An eight-person innovations committee that features some of the greatest minds in the game will be tasked with the challenge of structuring the remainder of the rugby league calendar after holding their first meeting.
ARLC commissioner Wayne Pearce on Wednesday joined Roosters coach Trent Robinson, Raiders CEO Don Furner, RLPA CEO Clint Newton, former politician Troy Grant, NRL chief commercial officer Andrew Abdo, NRL chief corporate affairs officer Liz Deegan and NRL head of football Graham Annesley.
They discussed the early stages of various scenarios being floated ahead of the competition's potential resumption for a best-case scenario on July 1 although the likely restart date will be later in the year.

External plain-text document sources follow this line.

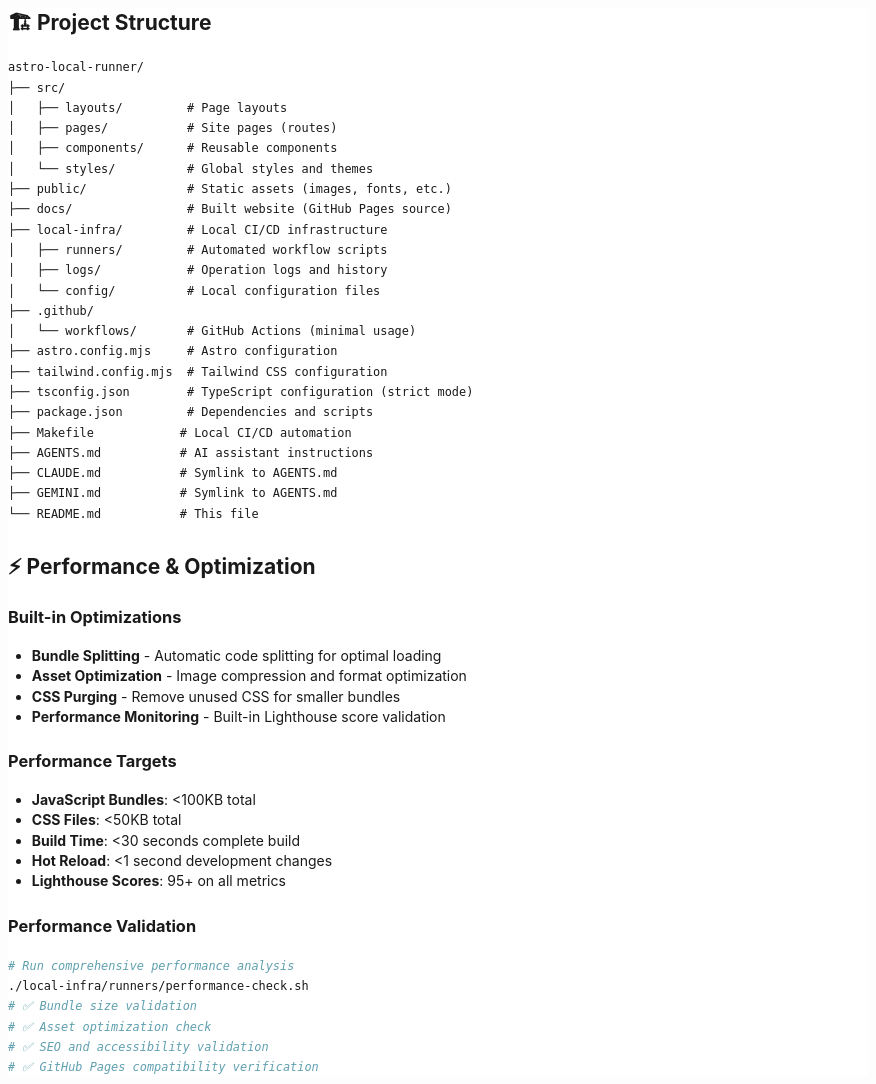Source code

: ## 🏗️ Project Structure

```
astro-local-runner/
├── src/
│   ├── layouts/         # Page layouts
│   ├── pages/           # Site pages (routes)
│   ├── components/      # Reusable components
│   └── styles/          # Global styles and themes
├── public/              # Static assets (images, fonts, etc.)
├── docs/                # Built website (GitHub Pages source)
├── local-infra/         # Local CI/CD infrastructure
│   ├── runners/         # Automated workflow scripts
│   ├── logs/            # Operation logs and history
│   └── config/          # Local configuration files
├── .github/
│   └── workflows/       # GitHub Actions (minimal usage)
├── astro.config.mjs     # Astro configuration
├── tailwind.config.mjs  # Tailwind CSS configuration
├── tsconfig.json        # TypeScript configuration (strict mode)
├── package.json         # Dependencies and scripts
├── Makefile            # Local CI/CD automation
├── AGENTS.md           # AI assistant instructions
├── CLAUDE.md           # Symlink to AGENTS.md
├── GEMINI.md           # Symlink to AGENTS.md
└── README.md           # This file
```

## ⚡ Performance & Optimization

### Built-in Optimizations
- **Bundle Splitting** - Automatic code splitting for optimal loading
- **Asset Optimization** - Image compression and format optimization
- **CSS Purging** - Remove unused CSS for smaller bundles
- **Performance Monitoring** - Built-in Lighthouse score validation

### Performance Targets
- **JavaScript Bundles**: <100KB total
- **CSS Files**: <50KB total
- **Build Time**: <30 seconds complete build
- **Hot Reload**: <1 second development changes
- **Lighthouse Scores**: 95+ on all metrics

### Performance Validation
```bash
# Run comprehensive performance analysis
./local-infra/runners/performance-check.sh
# ✅ Bundle size validation
# ✅ Asset optimization check
# ✅ SEO and accessibility validation
# ✅ GitHub Pages compatibility verification
```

Pearce, who will head the committee, expects discussions to go on for at least a fortnight before presenting ideas and scenarios to the ARL Commission.
"The first meeting was to come up with some framework in where we'll be moving forward," Pearce told NRL.com on Wednesday.
"We didn't discuss in any great specifics what the competition could look like because that's more detail that needs to be done.
"But it was about throwing up a whole lot of different scenarios on the table and from the action point out of those was looking to get expertise to drill down in detail in terms of what the competitions could look like and run.
"We need to look at the biosecurity aspect and get experts in that space and also the logistics of each scenario.
"We didn't look at any specific competition structure. We agreed to work towards an NRL start date of July 1.
"We'll have a lot more detail soon and by about week three we'll have a good idea what it's all going to look like."
The committee will then present its recommendations to the ARL Commission.
Among the talk around the innovations includes the possibility of a "wildcard weekend" where the teams that finish ninth and 10th could win an elimination match to make the finals and moving the NRL season to a remote location with players isolated.
"It's pretty much everything open [at the moment]," Pearce said.
"It will definitely be reduced rounds, we know that, but we want as many games in and maintain as much as the premiership, Origins and finals that we can.
"We'll start without crowds but if the government says we change that towards the backend of the season we will have to look at a facility that allows us to give fans that opportunity to return, that's another thing to factor in.
"That's what we're focused on and there's a number of work streams that will be happening now and our next meeting next Thursday where we'll have a much clearer direction as to which direction we'll go down.
"We have different potential dates and structures around that but it's also about factoring in biosecurity measures and the concept of a bubble – how can we put a bubble around the players so that they're not at risk and the community's not at risk?
"Whether that looks like all the players being in one spot or whether the players are in different hubs in different areas and how that all looks."
The Balmain Tigers legend said players need to remain diligent about their personal safety measures and hygiene during the competition hiatus as their team and the entire competition would be affected if players were to contract the coronavirus.
There's got to be a window where players might have to quarantine before the games start, that's detail we haven't got into yet," Pearce said.
"We haven't gone into any detail of the operational aspects yet but it's something we'll be discussing."
Arguably one of the toughest challenges of Pearce's career in his off-field role, the former Kangaroo said it presented an opportunity to explore and create something that had never been taken on before.
"Obviously this situation isn't ideal but I love the game and it's a challenge that could become very rewarding," Pearce said.
"We've got a chance to nail it – a competition that is effective and popular."